Only the lines that contain the string "each" belong in the answer; pull them from the records.

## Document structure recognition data
--- START ---
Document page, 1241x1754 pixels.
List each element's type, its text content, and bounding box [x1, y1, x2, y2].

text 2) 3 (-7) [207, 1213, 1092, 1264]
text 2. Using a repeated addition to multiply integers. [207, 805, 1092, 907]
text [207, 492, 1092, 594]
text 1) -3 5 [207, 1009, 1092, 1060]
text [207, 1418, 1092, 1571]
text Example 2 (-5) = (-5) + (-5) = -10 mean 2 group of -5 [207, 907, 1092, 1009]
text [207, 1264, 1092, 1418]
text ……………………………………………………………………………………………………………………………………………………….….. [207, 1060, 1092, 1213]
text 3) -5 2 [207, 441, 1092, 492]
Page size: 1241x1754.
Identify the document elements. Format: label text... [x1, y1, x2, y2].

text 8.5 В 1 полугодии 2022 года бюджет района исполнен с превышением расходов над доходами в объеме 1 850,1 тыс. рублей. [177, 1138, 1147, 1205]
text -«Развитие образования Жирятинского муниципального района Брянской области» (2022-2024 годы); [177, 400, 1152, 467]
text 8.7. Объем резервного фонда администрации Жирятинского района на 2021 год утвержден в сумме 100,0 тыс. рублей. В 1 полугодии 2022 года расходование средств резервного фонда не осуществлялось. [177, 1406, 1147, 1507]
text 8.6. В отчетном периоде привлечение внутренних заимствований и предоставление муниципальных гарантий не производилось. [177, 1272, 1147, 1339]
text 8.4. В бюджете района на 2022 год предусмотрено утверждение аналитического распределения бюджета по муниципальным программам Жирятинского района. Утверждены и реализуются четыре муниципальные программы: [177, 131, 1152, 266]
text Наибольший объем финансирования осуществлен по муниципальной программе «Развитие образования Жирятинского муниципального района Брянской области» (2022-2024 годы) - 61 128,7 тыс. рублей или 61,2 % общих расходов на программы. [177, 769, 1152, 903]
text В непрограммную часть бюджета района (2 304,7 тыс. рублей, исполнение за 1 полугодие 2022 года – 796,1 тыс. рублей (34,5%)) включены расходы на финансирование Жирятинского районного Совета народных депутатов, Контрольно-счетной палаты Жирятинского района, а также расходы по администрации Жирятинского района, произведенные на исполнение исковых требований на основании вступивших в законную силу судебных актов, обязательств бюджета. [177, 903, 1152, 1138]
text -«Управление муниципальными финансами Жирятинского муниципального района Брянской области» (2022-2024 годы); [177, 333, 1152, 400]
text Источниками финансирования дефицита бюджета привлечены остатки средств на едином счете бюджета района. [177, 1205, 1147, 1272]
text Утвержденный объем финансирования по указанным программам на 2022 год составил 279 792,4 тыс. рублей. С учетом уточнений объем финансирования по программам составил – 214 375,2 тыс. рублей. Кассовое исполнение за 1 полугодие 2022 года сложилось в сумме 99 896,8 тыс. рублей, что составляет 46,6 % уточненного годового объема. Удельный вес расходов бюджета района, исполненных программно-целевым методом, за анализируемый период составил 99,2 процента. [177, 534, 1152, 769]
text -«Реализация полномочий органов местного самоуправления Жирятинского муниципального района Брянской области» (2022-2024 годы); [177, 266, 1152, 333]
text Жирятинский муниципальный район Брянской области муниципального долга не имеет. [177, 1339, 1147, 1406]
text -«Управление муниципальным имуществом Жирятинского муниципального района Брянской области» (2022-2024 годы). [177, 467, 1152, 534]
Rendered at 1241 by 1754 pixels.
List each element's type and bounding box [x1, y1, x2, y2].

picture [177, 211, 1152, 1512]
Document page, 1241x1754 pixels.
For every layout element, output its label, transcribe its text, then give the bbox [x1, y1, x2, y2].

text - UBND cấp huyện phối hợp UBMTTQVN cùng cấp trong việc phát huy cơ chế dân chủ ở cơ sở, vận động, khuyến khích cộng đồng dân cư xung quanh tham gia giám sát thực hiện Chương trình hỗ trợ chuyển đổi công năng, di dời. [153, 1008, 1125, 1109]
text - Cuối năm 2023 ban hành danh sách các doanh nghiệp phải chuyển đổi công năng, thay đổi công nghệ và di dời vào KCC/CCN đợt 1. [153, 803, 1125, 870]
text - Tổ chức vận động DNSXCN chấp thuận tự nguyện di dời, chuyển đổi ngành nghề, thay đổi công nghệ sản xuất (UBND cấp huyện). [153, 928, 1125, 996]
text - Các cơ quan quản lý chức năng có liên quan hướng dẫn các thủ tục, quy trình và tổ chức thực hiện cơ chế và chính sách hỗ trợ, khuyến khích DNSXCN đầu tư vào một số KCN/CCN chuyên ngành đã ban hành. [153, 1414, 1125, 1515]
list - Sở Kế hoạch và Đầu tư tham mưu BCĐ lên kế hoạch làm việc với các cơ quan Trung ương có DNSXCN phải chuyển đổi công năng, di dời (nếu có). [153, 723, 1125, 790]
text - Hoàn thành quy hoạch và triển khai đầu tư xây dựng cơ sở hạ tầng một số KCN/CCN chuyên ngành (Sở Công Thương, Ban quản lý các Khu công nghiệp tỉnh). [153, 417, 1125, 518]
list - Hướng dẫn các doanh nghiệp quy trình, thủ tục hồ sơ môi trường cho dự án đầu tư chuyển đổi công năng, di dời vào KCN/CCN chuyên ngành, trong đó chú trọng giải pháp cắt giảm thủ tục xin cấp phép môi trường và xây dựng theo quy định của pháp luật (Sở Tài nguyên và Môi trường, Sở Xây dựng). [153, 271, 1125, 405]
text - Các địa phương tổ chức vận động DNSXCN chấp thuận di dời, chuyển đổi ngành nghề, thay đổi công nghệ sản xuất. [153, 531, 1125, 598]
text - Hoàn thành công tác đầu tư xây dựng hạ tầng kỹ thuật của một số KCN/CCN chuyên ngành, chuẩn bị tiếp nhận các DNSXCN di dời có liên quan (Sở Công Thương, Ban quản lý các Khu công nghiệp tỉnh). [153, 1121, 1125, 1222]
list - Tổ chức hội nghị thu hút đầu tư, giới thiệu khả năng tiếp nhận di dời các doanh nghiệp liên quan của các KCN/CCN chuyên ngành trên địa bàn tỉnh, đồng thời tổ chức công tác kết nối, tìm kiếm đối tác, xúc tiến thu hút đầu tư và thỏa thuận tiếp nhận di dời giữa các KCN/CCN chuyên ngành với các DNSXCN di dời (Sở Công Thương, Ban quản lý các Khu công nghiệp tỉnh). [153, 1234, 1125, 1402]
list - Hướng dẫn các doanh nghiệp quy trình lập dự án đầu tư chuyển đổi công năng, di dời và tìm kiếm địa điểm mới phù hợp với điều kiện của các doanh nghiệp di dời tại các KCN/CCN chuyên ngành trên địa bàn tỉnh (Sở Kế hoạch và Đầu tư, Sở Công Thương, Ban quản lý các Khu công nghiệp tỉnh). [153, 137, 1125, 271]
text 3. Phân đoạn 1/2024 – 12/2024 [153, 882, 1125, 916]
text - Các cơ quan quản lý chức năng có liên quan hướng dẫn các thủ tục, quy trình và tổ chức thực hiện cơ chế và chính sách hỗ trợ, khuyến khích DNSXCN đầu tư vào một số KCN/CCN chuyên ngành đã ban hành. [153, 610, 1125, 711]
--- END ---
## Output below
List each element's type, its text content, and bounding box [x1, y1, x2, y2].
List each element's type and bounding box [x1, y1, x2, y2].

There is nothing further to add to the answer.